Human Rights Violations in Saudi Arabia Disclosed in New Novel

When Dawn Parnell marries a Saudi, she will witness first hand the oppression of women under the pretext of religion, including the violation of her own rights. She now has no choice but to escape from her husband’s country. This compelling tale of women’s oppression is told in Homa Pourasgari’s “The Dawn of Saudi” (ISBN 9780977978014, Linbrook Press, 2009). 

Romance and mystery are intertwined in Homa Pourasgari’s new novel “The Dawn of Saudi.” This powerful story follows Dawn Parnell, an American woman, to Saudi Arabia after she marries a Saudi man.
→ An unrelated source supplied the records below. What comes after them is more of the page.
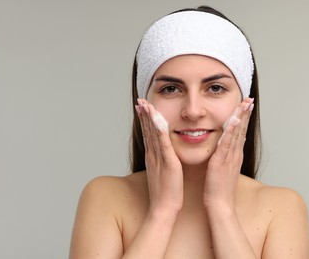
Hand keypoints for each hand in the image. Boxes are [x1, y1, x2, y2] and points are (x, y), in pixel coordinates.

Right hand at [136, 99, 182, 214]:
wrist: (163, 208)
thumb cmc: (165, 193)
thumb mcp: (162, 173)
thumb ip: (162, 162)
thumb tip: (162, 155)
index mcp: (153, 157)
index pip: (148, 134)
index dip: (145, 120)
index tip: (143, 107)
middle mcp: (153, 155)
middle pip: (147, 131)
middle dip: (144, 115)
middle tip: (140, 101)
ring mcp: (159, 158)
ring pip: (153, 134)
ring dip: (149, 118)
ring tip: (145, 104)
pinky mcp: (168, 163)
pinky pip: (163, 144)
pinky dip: (159, 130)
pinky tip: (158, 120)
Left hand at [203, 98, 253, 211]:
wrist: (220, 204)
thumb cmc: (219, 188)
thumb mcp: (225, 169)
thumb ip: (226, 157)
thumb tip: (227, 149)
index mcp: (235, 155)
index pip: (241, 132)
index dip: (244, 118)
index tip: (247, 105)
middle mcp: (235, 154)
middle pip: (242, 129)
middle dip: (246, 113)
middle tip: (250, 99)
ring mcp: (230, 157)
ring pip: (237, 133)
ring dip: (241, 117)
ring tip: (245, 104)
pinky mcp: (221, 161)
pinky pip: (227, 143)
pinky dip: (231, 131)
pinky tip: (234, 120)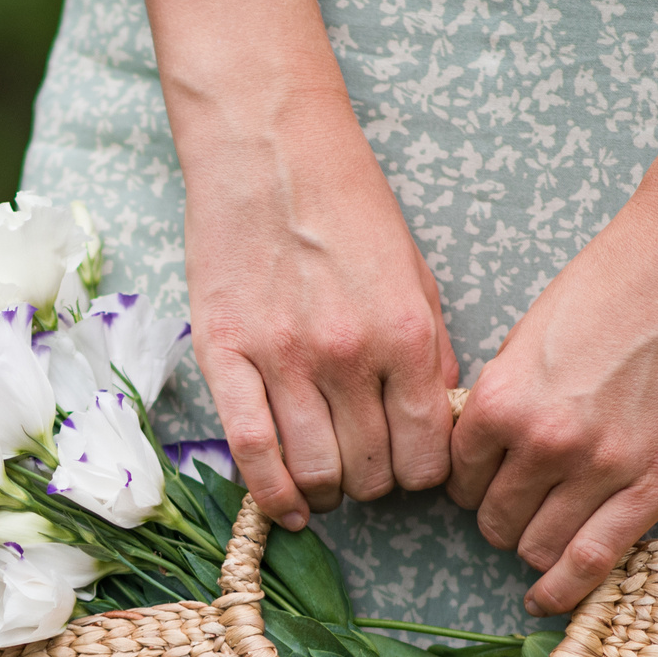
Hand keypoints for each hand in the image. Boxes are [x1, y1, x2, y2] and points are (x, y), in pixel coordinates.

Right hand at [182, 92, 457, 528]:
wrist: (270, 148)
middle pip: (370, 471)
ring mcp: (282, 358)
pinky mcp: (225, 355)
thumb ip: (430, 353)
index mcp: (406, 335)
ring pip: (312, 471)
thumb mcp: (415, 275)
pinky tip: (285, 508)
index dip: (419, 475)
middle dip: (372, 482)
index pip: (425, 453)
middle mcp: (348, 355)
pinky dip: (271, 494)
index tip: (405, 467)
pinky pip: (250, 451)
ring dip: (324, 491)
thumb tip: (433, 423)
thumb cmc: (347, 206)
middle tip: (362, 469)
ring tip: (323, 483)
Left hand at [448, 187, 657, 615]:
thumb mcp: (529, 338)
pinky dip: (563, 588)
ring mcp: (601, 468)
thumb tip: (479, 453)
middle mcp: (543, 443)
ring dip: (531, 542)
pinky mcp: (656, 482)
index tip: (483, 479)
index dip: (468, 482)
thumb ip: (501, 400)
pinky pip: (593, 561)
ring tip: (545, 525)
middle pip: (491, 519)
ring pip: (535, 546)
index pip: (457, 478)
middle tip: (517, 499)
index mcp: (500, 401)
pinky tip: (545, 600)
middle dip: (496, 514)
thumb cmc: (613, 285)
Dawn believes her husband is open-minded and liberal in his views of the treatment of women, but once he is back among his friends and family, their cultural and religious views convince him to treat his wife like any Saudi woman, and Dawn, an American, is not going to tolerate it.

Dawn becomes friends with Sahar Al-Hijazi, a Muslim woman whose family kowtows to a grandfather who sees Sahar as a barter piece in his business dealings. Sahar is soon forced to marry a man she does not love. Sahar’s family has business dealings with Crawford Industries, operated by Jason Crawford, a wealthy playboy concerned with making a profit, who initially could care less about how the Saudi government treats its citizens. But when Jason learns more about Dawn and Sahar’s pasts, he begins to have second thoughts about working with people who lack scruples. 
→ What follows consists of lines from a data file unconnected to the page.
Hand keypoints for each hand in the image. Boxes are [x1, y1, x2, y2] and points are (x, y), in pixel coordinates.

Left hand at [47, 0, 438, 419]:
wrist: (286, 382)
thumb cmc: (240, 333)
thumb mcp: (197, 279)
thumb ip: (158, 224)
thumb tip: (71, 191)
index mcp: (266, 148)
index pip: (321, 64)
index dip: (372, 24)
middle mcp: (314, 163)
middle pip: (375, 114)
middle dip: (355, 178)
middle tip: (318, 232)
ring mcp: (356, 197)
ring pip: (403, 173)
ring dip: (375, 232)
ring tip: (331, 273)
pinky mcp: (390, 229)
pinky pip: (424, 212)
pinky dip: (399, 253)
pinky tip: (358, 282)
All three characters are forced to make difficult decisions or be faced with the violation of their human rights. One character’s life will be lost in the process, and another will disappear, creating a mystery that leads up to a dangerous chase involving unsavory characters, a private detective, a CIA agent, and the department of homeland security. In the end, decisions must be made whether wealth or human life are more valuable. 
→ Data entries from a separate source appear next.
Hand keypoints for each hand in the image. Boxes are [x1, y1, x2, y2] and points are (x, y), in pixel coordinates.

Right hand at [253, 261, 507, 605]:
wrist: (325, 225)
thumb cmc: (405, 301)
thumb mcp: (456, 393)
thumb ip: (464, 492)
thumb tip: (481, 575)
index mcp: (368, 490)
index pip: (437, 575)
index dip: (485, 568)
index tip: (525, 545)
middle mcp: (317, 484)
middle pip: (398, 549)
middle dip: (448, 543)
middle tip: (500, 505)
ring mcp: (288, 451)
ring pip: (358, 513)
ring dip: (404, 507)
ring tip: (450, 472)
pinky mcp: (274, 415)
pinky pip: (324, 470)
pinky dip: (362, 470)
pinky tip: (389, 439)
Born in Iran, Pourasgari writes of a culture she knows and yet still has difficulty understanding. She hopes her novel will enlighten people and make them understand that religious and female oppression is not limited to a specific religion or culture but used by political leaders worldwide to support their own agendas. In a recent interview, she explained her reason for writing “The Dawn of Saudi”: “I wanted to be the voice of the people who are forced to be quiet and whose rights are being violated every single day. I hope that after reading my book, Westerners will be better informed and get involved in bringing about change…We, on the outside, can stay informed and sign petitions when there is a miscarriage of justice. There needs to be pressure both from the outside and the inside for change to take place.” 

About the Author

Homa Pourasgari resides in Los Angeles, California. She received a degree in Business from Loyola Marymount University, after which she left to live in Paris for one year and attended the University of Sorbonne, focusing on literature. Multilingual, she has been traveling since the age of five and has experienced many different cultures. Homa has worked in various industries such as marketing, retail, banking, accounting, and fitness, but she has always returned to her true love—writing. “The Dawn of Saudi” follows the success of her first novel, “Lemon Curd.”